En época de pandemia, los puntos que más nos caracterizan serían las dudas que nos asaltan en esta “nueva normalidad” y el uso de las mascarillas. El tiempo que ocupábamos para adornar nuestro semblante antes de salir de casa se ha relegado al camuflaje; la desinfección y demás preocupaciones que nos procuren un día más de salud. Me pregunto si esta acción de cobertura en algún aspecto nos homogeniza, y si es así, ¿qué sucede con el concepto que tenemos de “la belleza”?, ¿será que este artefacto tiene en alguna medida la posibilidad de anularnos al cubrir la pieza anfitriona de nuestro ser (el rostro)?
Hace muy poco empecé ejercicios “forzados” en bicicleta para desplazarme de un lugar a otro, y en el recorrido por la calle me percate que el sonido de las palabras debido al uso del tapabocas se tornaba un tanto incomprensible y creaba confusión al no reconocer al emisor (a). Esto me llevó a pensar que los gestos por ahora han sido postergados por el contacto visual con otros conductores o peatones con la intención de comunicar, convirtiendo (en ese contexto) a mi mirada en una especie de direccional, incluso (por primera vez un conductor activó sus guías cuando vio mis ojos puestos en ellas al intentar cruzar la calle). Inmediatamente me cuestioné sobre si realmente ¿una mirada vale más que mil palabras?, y ¿qué palabras?, ¿cómo reconocer en la brevedad accesos oculares?. Por otro lado, ¿qué hay de esa idea sobre que “los ojos son la ventana de nuestra alma” en esta eventual y para nada simbólica forma de comunicación?, ¿cabría la posibilidad de malas interpretaciones?, ¿será acaso difícil separar la acción de mirar a los ojos, de la noción de posibles lecturas del alma, develamientos de la profundidad del ser o algún entrecruce de complicidad?. Mientras voy manejando mi bicicleta, advierto miradas que no intentan comunicar nada, solo están ahí observando mi presencia, y esa acción inevitablemente provoca (dependiendo de la actitud corporal de la otra persona) cierta tensión e incertidumbre al sentirme hurgada con una intención desconocida por el otro.

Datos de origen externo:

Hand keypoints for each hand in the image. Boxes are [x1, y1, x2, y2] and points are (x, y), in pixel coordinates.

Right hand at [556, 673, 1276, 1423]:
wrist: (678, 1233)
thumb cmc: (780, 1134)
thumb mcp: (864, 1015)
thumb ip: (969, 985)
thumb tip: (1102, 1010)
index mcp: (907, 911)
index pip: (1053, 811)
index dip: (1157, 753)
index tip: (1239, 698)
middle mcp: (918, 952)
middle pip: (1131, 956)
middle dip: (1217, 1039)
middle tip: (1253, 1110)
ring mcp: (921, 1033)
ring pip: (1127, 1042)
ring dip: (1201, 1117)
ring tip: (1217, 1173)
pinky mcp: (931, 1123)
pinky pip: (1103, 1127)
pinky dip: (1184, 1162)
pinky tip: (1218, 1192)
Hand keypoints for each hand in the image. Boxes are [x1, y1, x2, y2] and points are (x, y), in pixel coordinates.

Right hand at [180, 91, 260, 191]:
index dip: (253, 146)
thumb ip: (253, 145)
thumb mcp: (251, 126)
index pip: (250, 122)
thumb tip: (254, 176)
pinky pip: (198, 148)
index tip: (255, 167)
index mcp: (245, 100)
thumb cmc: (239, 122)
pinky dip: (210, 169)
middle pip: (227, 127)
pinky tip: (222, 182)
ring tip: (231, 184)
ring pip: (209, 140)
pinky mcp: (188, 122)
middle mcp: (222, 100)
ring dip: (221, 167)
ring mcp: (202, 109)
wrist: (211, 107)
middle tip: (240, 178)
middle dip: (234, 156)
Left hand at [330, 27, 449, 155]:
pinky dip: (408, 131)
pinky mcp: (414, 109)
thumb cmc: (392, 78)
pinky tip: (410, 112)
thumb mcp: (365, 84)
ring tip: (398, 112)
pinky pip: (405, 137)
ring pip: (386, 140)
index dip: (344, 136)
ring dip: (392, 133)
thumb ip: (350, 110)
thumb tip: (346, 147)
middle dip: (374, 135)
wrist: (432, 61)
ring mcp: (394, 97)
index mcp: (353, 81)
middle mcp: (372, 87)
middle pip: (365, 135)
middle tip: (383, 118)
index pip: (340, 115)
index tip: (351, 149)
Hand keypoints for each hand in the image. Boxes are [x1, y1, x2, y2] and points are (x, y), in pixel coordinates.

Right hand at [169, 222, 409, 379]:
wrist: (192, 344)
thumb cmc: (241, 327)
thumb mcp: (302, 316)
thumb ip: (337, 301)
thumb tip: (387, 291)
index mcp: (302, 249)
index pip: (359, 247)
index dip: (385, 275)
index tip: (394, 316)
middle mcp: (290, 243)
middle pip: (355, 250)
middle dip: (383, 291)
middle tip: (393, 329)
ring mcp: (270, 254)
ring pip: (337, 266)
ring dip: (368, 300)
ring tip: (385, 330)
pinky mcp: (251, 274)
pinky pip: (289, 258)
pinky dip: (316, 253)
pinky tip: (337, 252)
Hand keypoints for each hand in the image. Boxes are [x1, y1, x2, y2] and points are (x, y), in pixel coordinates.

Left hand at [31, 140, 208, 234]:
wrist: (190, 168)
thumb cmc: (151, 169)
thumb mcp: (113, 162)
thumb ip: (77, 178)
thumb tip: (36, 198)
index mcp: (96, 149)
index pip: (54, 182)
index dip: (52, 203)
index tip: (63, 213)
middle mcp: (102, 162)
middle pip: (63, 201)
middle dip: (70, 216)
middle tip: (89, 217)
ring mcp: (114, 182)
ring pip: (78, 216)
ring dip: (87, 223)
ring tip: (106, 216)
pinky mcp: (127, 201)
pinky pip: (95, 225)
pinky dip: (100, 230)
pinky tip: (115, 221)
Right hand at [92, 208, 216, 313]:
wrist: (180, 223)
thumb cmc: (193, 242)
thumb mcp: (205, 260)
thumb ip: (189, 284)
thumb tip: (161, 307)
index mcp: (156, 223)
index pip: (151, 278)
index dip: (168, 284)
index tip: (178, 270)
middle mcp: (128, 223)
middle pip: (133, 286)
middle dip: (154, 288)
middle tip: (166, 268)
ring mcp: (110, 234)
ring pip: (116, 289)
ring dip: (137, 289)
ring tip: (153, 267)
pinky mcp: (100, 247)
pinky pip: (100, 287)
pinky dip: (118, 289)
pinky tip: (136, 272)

Sin duda, el ejercicio de mirar a la otra persona debería presentarse como un reto, que interpele la forma en que lo hacemos, con el fin de efectivizar las maneras en que interactuamos, sin caer en un acto invasivo y aprovechando para desarticular las narraciones sensibleras con las que muchas veces se ve afectado el recurso de la mirada.